Jodok stupste den Kastellan mit dem Ellbogen, um dessen Aufmerksamkeit zu bekommen. Er wollte die Gelegenheit nutzen, ihm einen Teil seines umfangreichen Wissens um die Hexenprozesse in dieser Gegend zu vermitteln: »Soviel ich weiß, ist es bereits 26 Jahre her, als in dieser Gegend der letzte aufsehenerregende Prozess über die vermaledeite Hexerei stattgefunden hat. Die Menschen wurden damals in Scharen denunziert, gejagt, gefoltert und umgebracht. Um Kosten zu sparen, ist in der vermutlich heute noch gültigen Reichsgerichtsordnung neben anderem eine Abweichung von der Constitutio Criminalis Carolina enthalten. Sie besagt, dass die Opfer nicht unbedingt einzeln angeklagt werden müssen, sondern auch massenweise abgeurteilt werden können. Im unseligen Jahr 1609 wurden allein in Bregenz sechzehn Menschen hingerichtet. Wenn man bedenkt, dass in jedem einzelnen Fall Beschuldigungen von drei unabhängigen Personen vorliegen mussten, bevor eine Frau oder ein Mann der Hexerei angeklagt werden konnte, muss es allein in diesem Fall fast ein halbes Hundert Denunzianten in Bregenz gegeben haben. Wenn ich daran denke, dass wahrscheinlich einige von denen heute noch leben und womöglich auch am Schicksal dieser bemitleidenswerten Sputtel Mitschuld tragen, schaudert es mich.«
Obgleich Jodok eigentlich weiter über die Hexenverfolgungen berichten wollte, unterbrach ihn Ulrich höflich:
»Verzeih. Deine Erzählung ist äußerst interessant. Da aber mein Pferd zu unruhig geworden ist, ziehe ich es vor, es an der kurzen Leine durch die Menschenmenge zu führen. Es wäre gut, wenn du vorangehen könntest.«
So führte Ulrich Dreyling von Wagrain die junge Stute mit sicherer Hand durch die wild durcheinanderschreienden Menschen am Scheiterhaufen vorbei, während Jodok durch seine bloße Anwesenheit den Weg frei machte und für ihre Sicherheit sorgte.

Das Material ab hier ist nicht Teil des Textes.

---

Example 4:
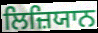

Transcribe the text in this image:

ਲਿਜ਼ਿਯਾਨ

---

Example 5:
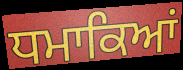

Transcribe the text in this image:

ਧਮਾਕਿਆਂ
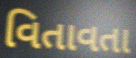
વિતાવતા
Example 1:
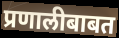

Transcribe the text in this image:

प्रणालीबाबत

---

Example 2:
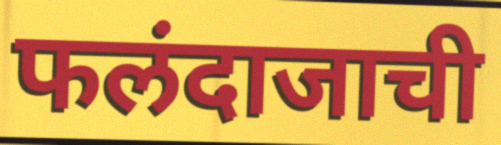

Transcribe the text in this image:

फलंदाजाची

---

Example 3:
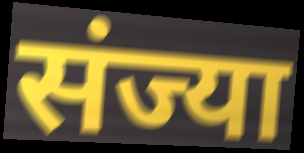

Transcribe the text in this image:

संज्या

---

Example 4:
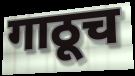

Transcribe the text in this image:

गाठूच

Beim Anblick des aus Holz errichteten Todbringers wurde ihnen ganz mulmig zumute. Wie schnell könnte auch ich denunziert, unwahrer Dinge angeklagt und verbrannt werden, dachten beide unabhängig voneinander, während sie dumpfen Trommelschlag vernahmen und sahen, wie Wachen aufzogen, sich in gebührendem Abstand rund um den Scheiterhaufen postierten und versuchten, die sensationslüsternen Menschen in den Griff zu bekommen.
»Lass uns weitergehen, bevor es hier so richtig losgeht! Wir können doch sowieso nicht helfen«, empfahl Jodok und beschleunigte seine Schritte. Dem Hünen fiel es allein schon durch sein angsteinflößendes Äußeres leicht, ihnen eine Schneise durch die staunende Menschenmenge zu bahnen. Obwohl einige Jodok zuwinkten und ihn zu kennen schienen, hatten die meisten noch nie so einen Riesen gesehen.
Jodoks aufgesetzt strenger Blick und seine imposante Waffe leisteten einen guten Beitrag zum Vorwärtskommen.
»Ich gehe davon aus, dass du anstelle dieses menschenverachtenden Spektakels lieber einen Becher Wein vor deinen Augen haben möchtest«, schlug Ulrich vor.